Por Mário Maurici *
O cenário é o pior possível. Aumento da inflação com impacto nos mais pobres, auxílio emergencial residual, descontrole sanitário em meio a pandemia do coronavírus e desemprego em alta. Desta combinação de fatores, a mudança no perfil dos moradores de rua é um indicador significativo das trágicas consequências da atual crise para a camada mais pobre da população. Se antes a maioria dos sem-teto era formada por homens, solteiros e usuários de drogas, hoje o contingente de pessoas desabrigadas espalhado pelas ruas da cidade de São Paulo é composto por famílias, muitas apenas com mulheres e crianças. Portanto, a precariedade social e econômica dos mais vulneráveis exige cada vez mais medidas urgentes e efetivas no curto prazo.
Uma delas, com significativo impacto assim que adotada, é a sanção do projeto 146/2020, de minha autoria em parceria com Leci Brandão (PC do B) e Dr. Jorge do Carmo (PT), que suspende os despejos no estado de São Paulo durante a pandemia de Covid-19. A iniciativa foi aprovada semana passada pela Assembleia Legislativa de São Paulo (Alesp) e aguarda a assinatura do governador João Doria (PSDB).

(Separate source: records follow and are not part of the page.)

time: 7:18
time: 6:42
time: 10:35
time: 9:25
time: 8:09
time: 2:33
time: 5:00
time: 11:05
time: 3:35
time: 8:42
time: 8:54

Iniciativa semelhante foi tomada pela Assembleia Legislativa do Rio de Janeiro. A suspensão temporária dos mandatos de reintegração de posse, despejo e remoções judiciais ou extrajudiciais já foi recomendada pelo Conselho Nacional de Justiça, pelo Conselho Nacional de Saúde e pelo próprio Supremo Tribunal Federal. É de se estranhar que não tenhamos aprovado antes a medida na Assembleia Legislativa. Uma razão a mais para que o governador João Doria sancione sem demora o projeto 146/2020.

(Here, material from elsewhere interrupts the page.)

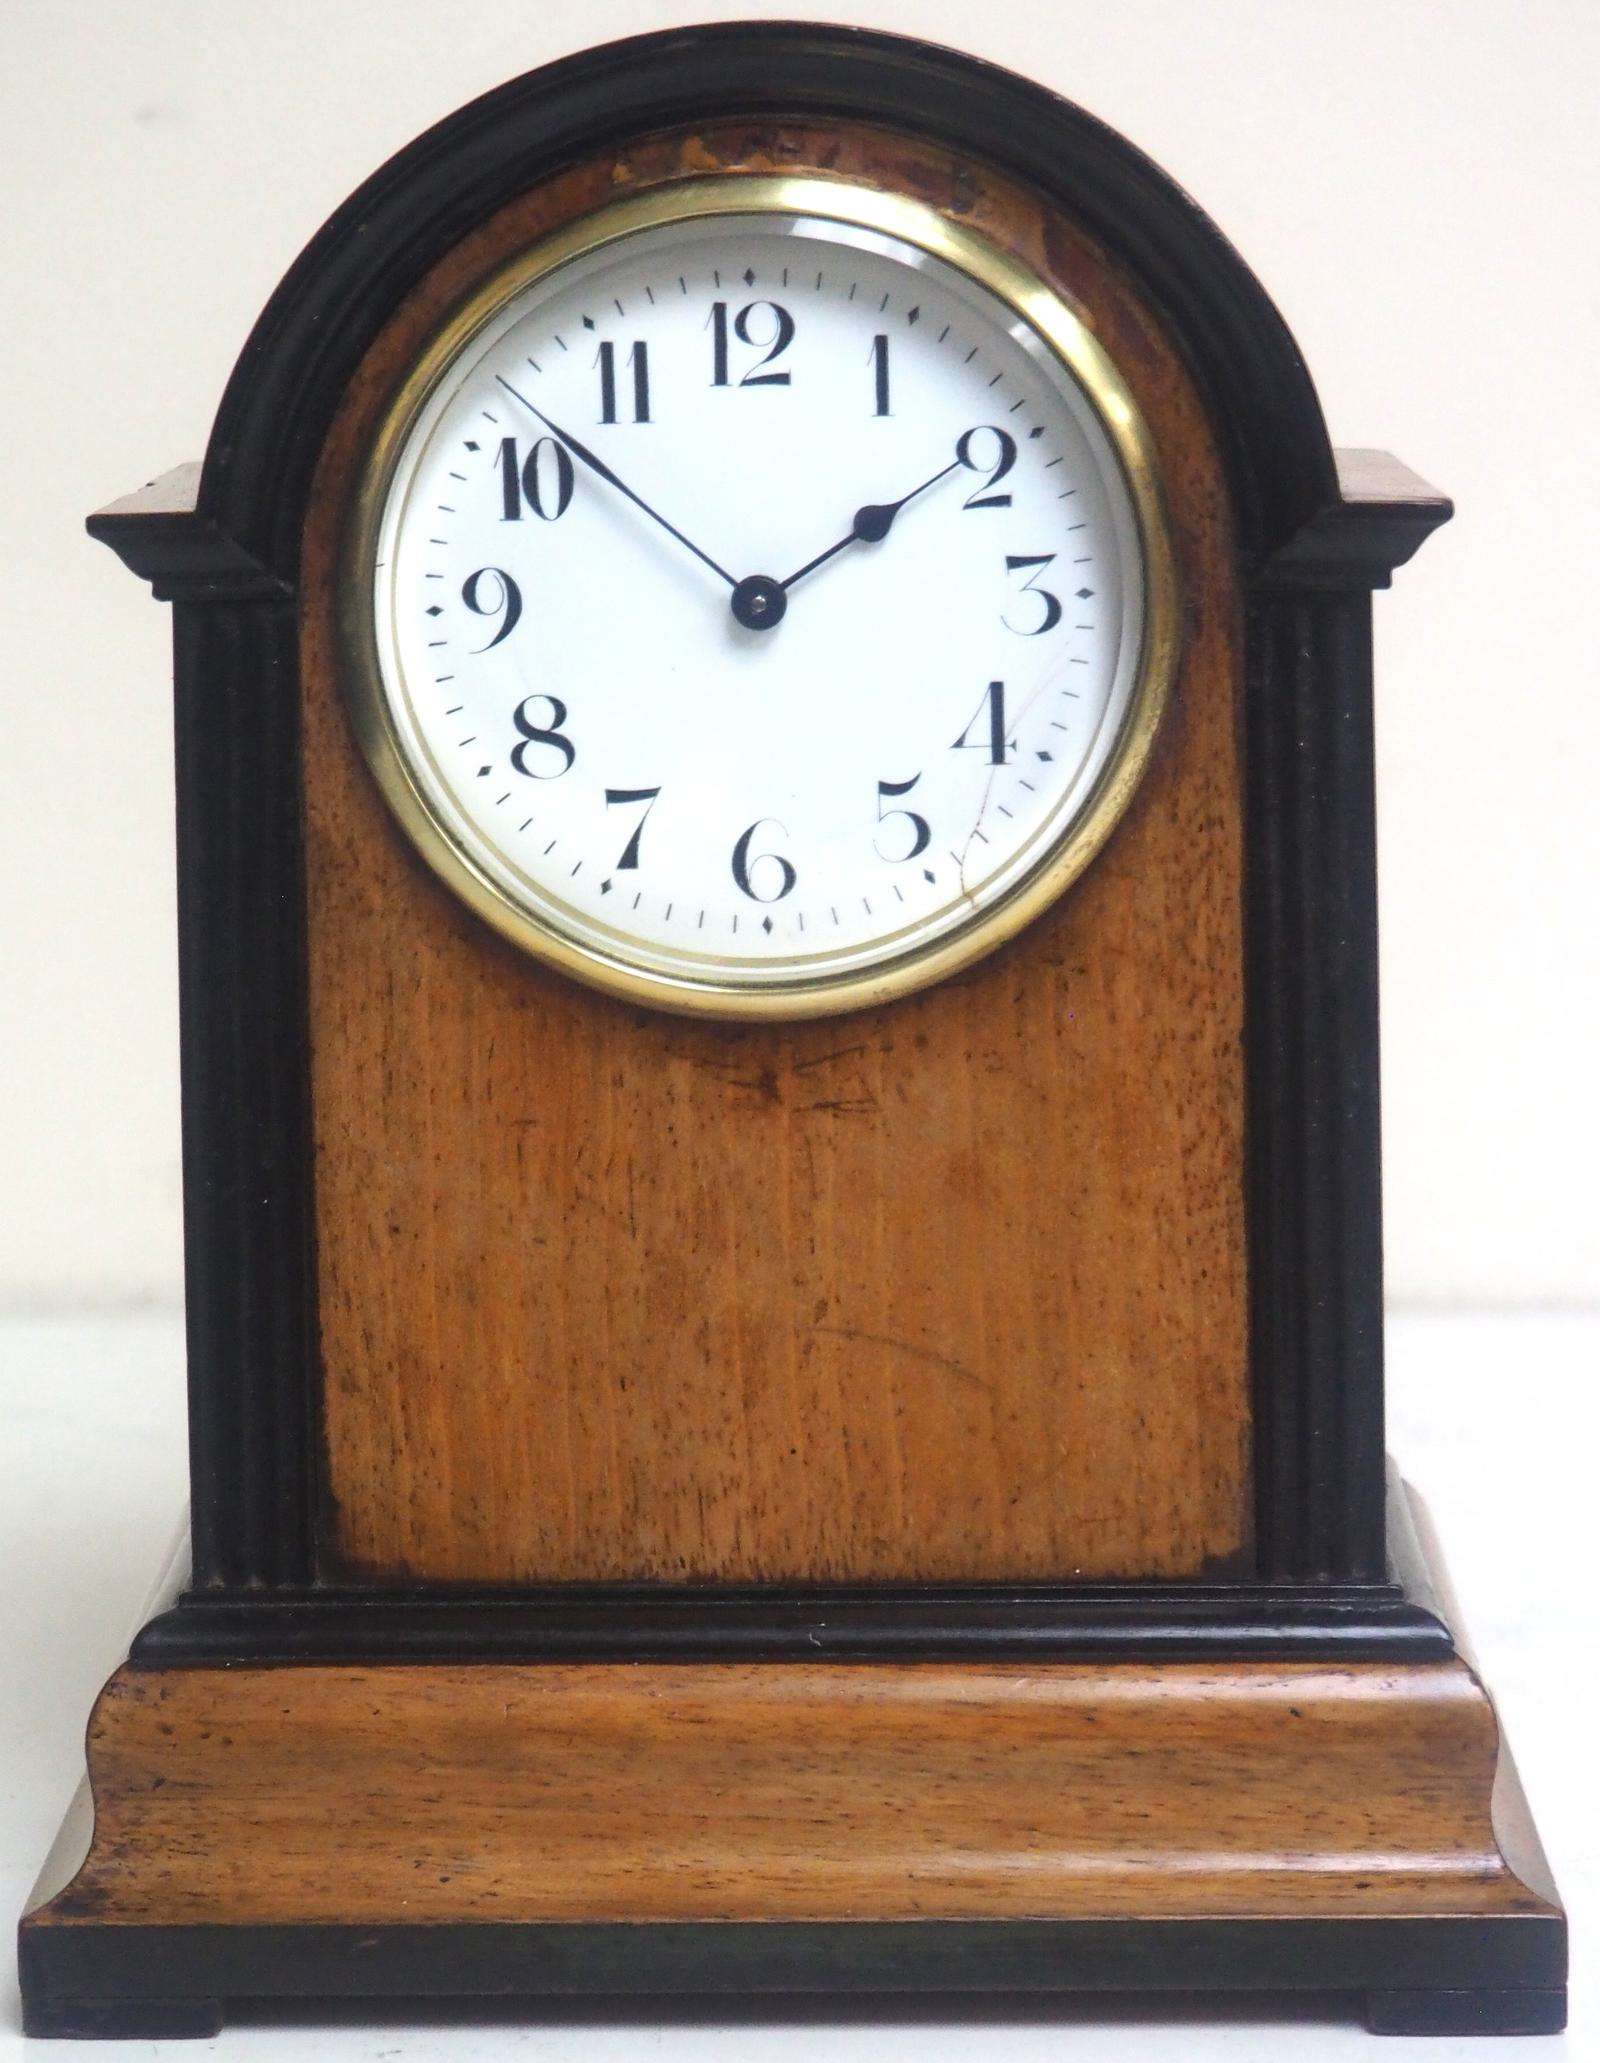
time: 1:51
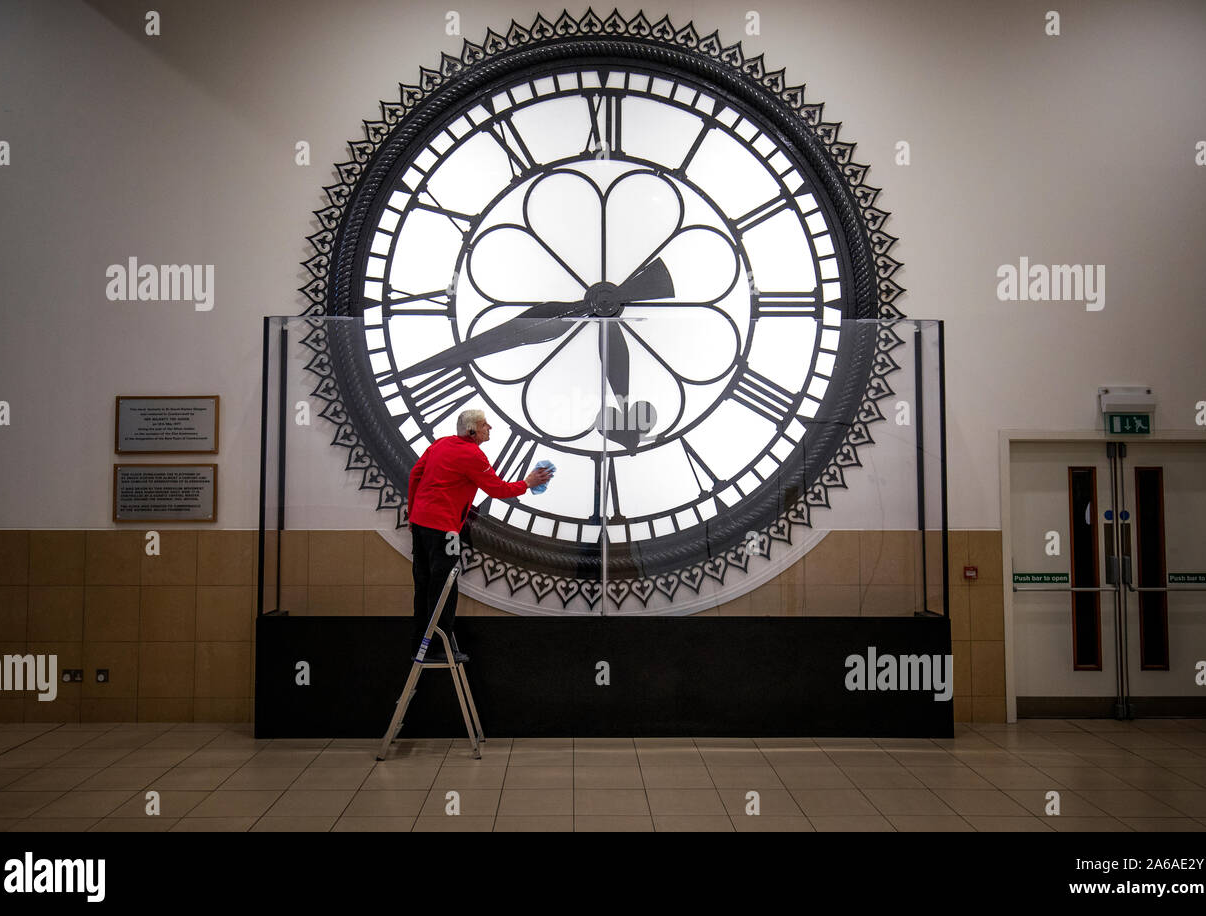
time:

Levantamento da campanha Despejo Zero (www.campanhadespejozero.org) aponta que 14.301 mil famílias brasileiras foram removidas de suas casas desde o início da pandemia. No estado de São Paulo foram 3.970. Em todo país, mais de 84 mil famílias estão ameaçadas de remoção – 34.450 só em São Paulo. O Despejo Zero identificou 54 casos de suspensão de despejos no país (17 em São Paulo), o que significa 7.356 famílias que não estão na rua por ora, mas cujas ações podem ser retomadas a qualquer momento.
No primeiro trimestre de 2021 o número de ações com pedido de despejo aumentou quase 80% no estado de São Paulo. O Tribunal de Justiça de São Paulo registrou 8.417 ações de despejo nos primeiros três meses deste ano. No mesmo período de 2020, foram 4.696 ações. Só em março foram 3.432 remoções. Cada ação dessa significa uma família que perde o lar num momento em que o auxílio emergencial do governo federal é exíguo e a pandemia segue com altos patamares de contaminação e mortes.
Mas a questão da vulnerabilidade social, no que diz respeito ao direito à moradia e à população de rua, vai muito além da imediata medida do despejo zero. Outras perspectivas precisam ser consideradas num cenário complexo por si, e potencializado pela pandemia. Apenas nas ruas da capital, estima-se que hoje vivam mais de 30 mil pessoas.
O aumento dos sem-teto nas grandes cidades, assim como a mudança no perfil dessa população, demanda um outro olhar por parte das políticas públicas. Por exemplo, o tradicional modelo com centros de acolhida foi pensado para homens desacompanhados, com vínculos familiares rompidos. É preciso, então, planejar espaços de acolhimento para núcleos familiares, inclusive com seus animais de estimação. Estima-se que hoje em dia pelo menos 50% dos lares tenham um ou mais animais de estimação. São as chamadas famílias multiespécies, formadas por humanos e seus pets numa nova realidade afetiva.
Uma nova realidade afetiva que também tem seu lado negativo. Durante a pandemia, a ONG Amparo Animal anunciou um aumento de 70% no número de animais abandonados. Apesar de um crescimento no número de adoções no início da crise sanitária, as dificuldades financeiras, mortes e outras dificuldades levaram muitas pessoas a desistir de seus bichos. Espera-se que o governador João Doria seja tão sensível com o problema dos despejos em São Paulo como foi na viabilização da vacina contra o Covid-19. Afinal, motivos para não faltam para suspender, e rápido, os despejos em São Paulo.
*Mário Maurici é deputado estadual pelo PT-SP, foi vice-presidente da EBC, vereador, prefeito de Franco da Rocha, presidente da Ceagesp e secretário de governo e de comunicação de Santo André.
**Este artigo não reflete, necessariamente, a opinião da Revista Fórum.